Closing Address: David Tall

The speaker spoke on 'real maths - real learners - real teachers', enlivening his talk with many anecdotes.

In school, what does real maths mean? We use the word 'real' in many ways, to characterise 'real life' and the 'real world', but also to in the phrase 'real numbers'. We must be careful about trying to tie our teaching of mathematics to the 'real world', as everyday maths (with its informality and its contextual dependence) can get in the way of real maths. There is a progression from street maths through mental arithmetic to algebra. As the level of abstraction increases, mathematics involves processes which may not be recognised as being connected to the real world.

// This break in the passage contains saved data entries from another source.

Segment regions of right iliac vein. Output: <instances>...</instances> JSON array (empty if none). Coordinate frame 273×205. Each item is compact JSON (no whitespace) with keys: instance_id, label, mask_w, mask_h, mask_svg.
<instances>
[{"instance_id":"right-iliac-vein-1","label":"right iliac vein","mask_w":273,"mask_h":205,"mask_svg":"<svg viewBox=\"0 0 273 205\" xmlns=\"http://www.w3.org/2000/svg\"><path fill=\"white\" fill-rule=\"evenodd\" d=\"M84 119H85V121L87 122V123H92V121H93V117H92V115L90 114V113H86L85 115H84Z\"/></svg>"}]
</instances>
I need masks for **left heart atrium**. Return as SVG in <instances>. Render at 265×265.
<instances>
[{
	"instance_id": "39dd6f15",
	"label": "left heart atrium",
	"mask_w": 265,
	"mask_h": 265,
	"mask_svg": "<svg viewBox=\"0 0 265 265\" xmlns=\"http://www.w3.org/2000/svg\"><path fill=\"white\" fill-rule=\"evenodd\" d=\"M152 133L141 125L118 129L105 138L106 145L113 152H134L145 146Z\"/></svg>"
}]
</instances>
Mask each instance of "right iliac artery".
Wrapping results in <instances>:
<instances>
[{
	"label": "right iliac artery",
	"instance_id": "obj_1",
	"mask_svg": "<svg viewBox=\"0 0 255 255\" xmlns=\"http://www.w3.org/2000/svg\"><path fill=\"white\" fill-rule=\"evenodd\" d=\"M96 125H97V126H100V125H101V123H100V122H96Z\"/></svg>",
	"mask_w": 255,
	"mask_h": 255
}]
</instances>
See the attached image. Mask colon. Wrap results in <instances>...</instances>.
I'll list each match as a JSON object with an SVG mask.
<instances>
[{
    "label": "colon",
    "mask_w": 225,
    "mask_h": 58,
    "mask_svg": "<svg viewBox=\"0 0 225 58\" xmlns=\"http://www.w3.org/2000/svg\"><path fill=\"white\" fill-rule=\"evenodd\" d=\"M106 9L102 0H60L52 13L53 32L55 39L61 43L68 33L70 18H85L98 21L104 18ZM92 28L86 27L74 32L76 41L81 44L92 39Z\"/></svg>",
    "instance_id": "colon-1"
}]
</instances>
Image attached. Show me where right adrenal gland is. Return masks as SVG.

His researches had led the speaker to the belief that real learners do not naturally grow through successive levels of increasing sophistication. Learning is a discontinuous rather than a continuous process. He had found that no child who counted-on had derived a single number fact from the experience. Progress came from the compression of process to concept, with symbols used as process to do mathematics and as concepts to think about mathematics.

The speaker divided teaching into three broad categories: transmission (where learners are treated as empty vessels to be filled with knowledge), discovery (where learners are to be helped to discover and construct knowledge for themselves) and connectionist (where the new is taught by linking it to knowledge already held by the learner). From his research, he found the last type to be the most effective.

Peter Thomas, Hills Road Sixth Form College, Cambridge.